Um homem de 37 anos foi preso em Poços de Caldas, no Sul de Minas Gerais, após incendiar a própria casa com a mulher, de 31 anos, e a filha do casal, de apenas 2 anos, ainda no interior da residência. O crime aconteceu no dia 25 de dezembro, no bairro São José, transformando uma data simbolicamente voltada para a paz e a fraternidade em um cenário de violência extrema. As duas vítimas foram resgatadas com vida, mas permanecem internadas em estado grave na Santa Casa da cidade, tratando de queimaduras extensas. O caso está sendo registrado pela polícia como tentativa de feminicídio, um crime que visa a mulher em razão de sua condição de gênero.

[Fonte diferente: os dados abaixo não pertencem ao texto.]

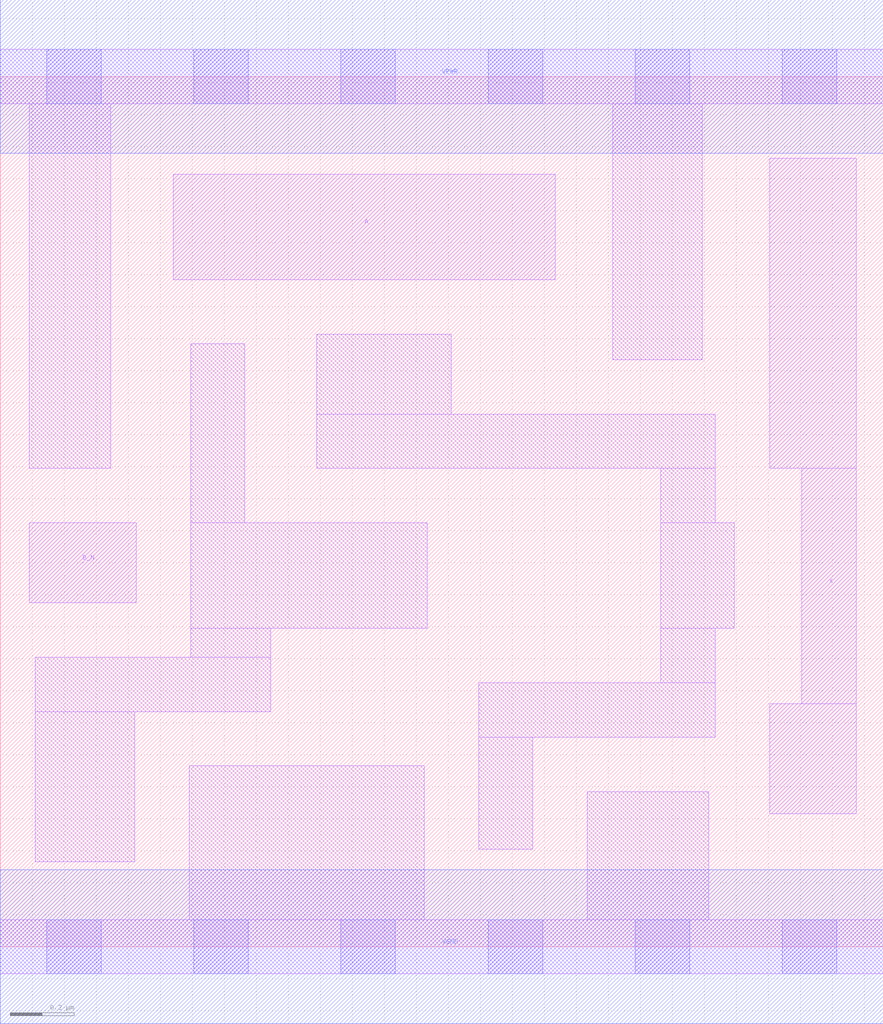
<source format=lef>
# Copyright 2020 The SkyWater PDK Authors
#
# Licensed under the Apache License, Version 2.0 (the "License");
# you may not use this file except in compliance with the License.
# You may obtain a copy of the License at
#
#     https://www.apache.org/licenses/LICENSE-2.0
#
# Unless required by applicable law or agreed to in writing, software
# distributed under the License is distributed on an "AS IS" BASIS,
# WITHOUT WARRANTIES OR CONDITIONS OF ANY KIND, either express or implied.
# See the License for the specific language governing permissions and
# limitations under the License.
#
# SPDX-License-Identifier: Apache-2.0

VERSION 5.7 ;
  NAMESCASESENSITIVE ON ;
  NOWIREEXTENSIONATPIN ON ;
  DIVIDERCHAR "/" ;
  BUSBITCHARS "[]" ;
UNITS
  DATABASE MICRONS 200 ;
END UNITS
MACRO sky130_fd_sc_hd__or2b_1
  CLASS CORE ;
  SOURCE USER ;
  FOREIGN sky130_fd_sc_hd__or2b_1 ;
  ORIGIN  0.000000  0.000000 ;
  SIZE  2.760000 BY  2.720000 ;
  SYMMETRY X Y R90 ;
  SITE unithd ;
  PIN A
    ANTENNAGATEAREA  0.126000 ;
    DIRECTION INPUT ;
    USE SIGNAL ;
    PORT
      LAYER li1 ;
        RECT 0.540000 2.085000 1.735000 2.415000 ;
    END
  END A
  PIN B_N
    ANTENNAGATEAREA  0.126000 ;
    DIRECTION INPUT ;
    USE SIGNAL ;
    PORT
      LAYER li1 ;
        RECT 0.090000 1.075000 0.425000 1.325000 ;
    END
  END B_N
  PIN X
    ANTENNADIFFAREA  0.445500 ;
    DIRECTION OUTPUT ;
    USE SIGNAL ;
    PORT
      LAYER li1 ;
        RECT 2.405000 0.415000 2.675000 0.760000 ;
        RECT 2.405000 1.495000 2.675000 2.465000 ;
        RECT 2.505000 0.760000 2.675000 1.495000 ;
    END
  END X
  PIN VGND
    DIRECTION INOUT ;
    SHAPE ABUTMENT ;
    USE GROUND ;
    PORT
      LAYER met1 ;
        RECT 0.000000 -0.240000 2.760000 0.240000 ;
    END
  END VGND
  PIN VPWR
    DIRECTION INOUT ;
    SHAPE ABUTMENT ;
    USE POWER ;
    PORT
      LAYER met1 ;
        RECT 0.000000 2.480000 2.760000 2.960000 ;
    END
  END VPWR
  OBS
    LAYER li1 ;
      RECT 0.000000 -0.085000 2.760000 0.085000 ;
      RECT 0.000000  2.635000 2.760000 2.805000 ;
      RECT 0.090000  1.495000 0.345000 2.635000 ;
      RECT 0.110000  0.265000 0.420000 0.735000 ;
      RECT 0.110000  0.735000 0.845000 0.905000 ;
      RECT 0.590000  0.085000 1.325000 0.565000 ;
      RECT 0.595000  0.905000 0.845000 0.995000 ;
      RECT 0.595000  0.995000 1.335000 1.325000 ;
      RECT 0.595000  1.325000 0.765000 1.885000 ;
      RECT 0.990000  1.495000 2.235000 1.665000 ;
      RECT 0.990000  1.665000 1.410000 1.915000 ;
      RECT 1.495000  0.305000 1.665000 0.655000 ;
      RECT 1.495000  0.655000 2.235000 0.825000 ;
      RECT 1.835000  0.085000 2.215000 0.485000 ;
      RECT 1.915000  1.835000 2.195000 2.635000 ;
      RECT 2.065000  0.825000 2.235000 0.995000 ;
      RECT 2.065000  0.995000 2.295000 1.325000 ;
      RECT 2.065000  1.325000 2.235000 1.495000 ;
    LAYER mcon ;
      RECT 0.145000 -0.085000 0.315000 0.085000 ;
      RECT 0.145000  2.635000 0.315000 2.805000 ;
      RECT 0.605000 -0.085000 0.775000 0.085000 ;
      RECT 0.605000  2.635000 0.775000 2.805000 ;
      RECT 1.065000 -0.085000 1.235000 0.085000 ;
      RECT 1.065000  2.635000 1.235000 2.805000 ;
      RECT 1.525000 -0.085000 1.695000 0.085000 ;
      RECT 1.525000  2.635000 1.695000 2.805000 ;
      RECT 1.985000 -0.085000 2.155000 0.085000 ;
      RECT 1.985000  2.635000 2.155000 2.805000 ;
      RECT 2.445000 -0.085000 2.615000 0.085000 ;
      RECT 2.445000  2.635000 2.615000 2.805000 ;
  END
END sky130_fd_sc_hd__or2b_1

</source>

Os detalhes do ocorrido revelam uma sucessão de ataques brutais. Antes de provocar o incêndio, o agressor já havia agredido fisicamente a companheira, desferindo um soco em seu rosto quando ela tentou se proteger, trancando-se no banheiro. A Polícia Militar, acionada, encontrou a casa já tomada pelas chamas ao chegar ao local. Em um ato de desespero, a mulher conseguiu escapar do imóvel, mas a criança pequena ficou presa no interior. Foi então que um sargento da PM, demonstrando extrema coragem, adentrou a residência em chamas e realizou o resgate da menina.

Os danos físicos sofridos pelas vítimas são severos. A mulher apresenta queimaduras em aproximadamente 15% do corpo, enquanto a criança, mais vulnerável, sofreu queimaduras em cerca de 25% de sua superfície corporal, um quadro particularmente crítico devido à sua tenra idade. O agressor, que também foi encontrado no local, apresentava um corte no rosto. Ele recebeu atendimento médico inicial em uma Unidade de Pronto Atendimento (UPA) e, em seguida, foi conduzido à delegacia, onde foi formalmente preso.

Em sua declaração à polícia, o homem atribuiu suas ações a um misto de ciúmes e ao consumo excessivo de bebida alcoólica. No entanto, especialistas alertam que tais fatores, embora possam ser catalisadores, não justificam a violência, que frequentemente é o ápice de um histórico de agressões e controle dentro do relacionamento.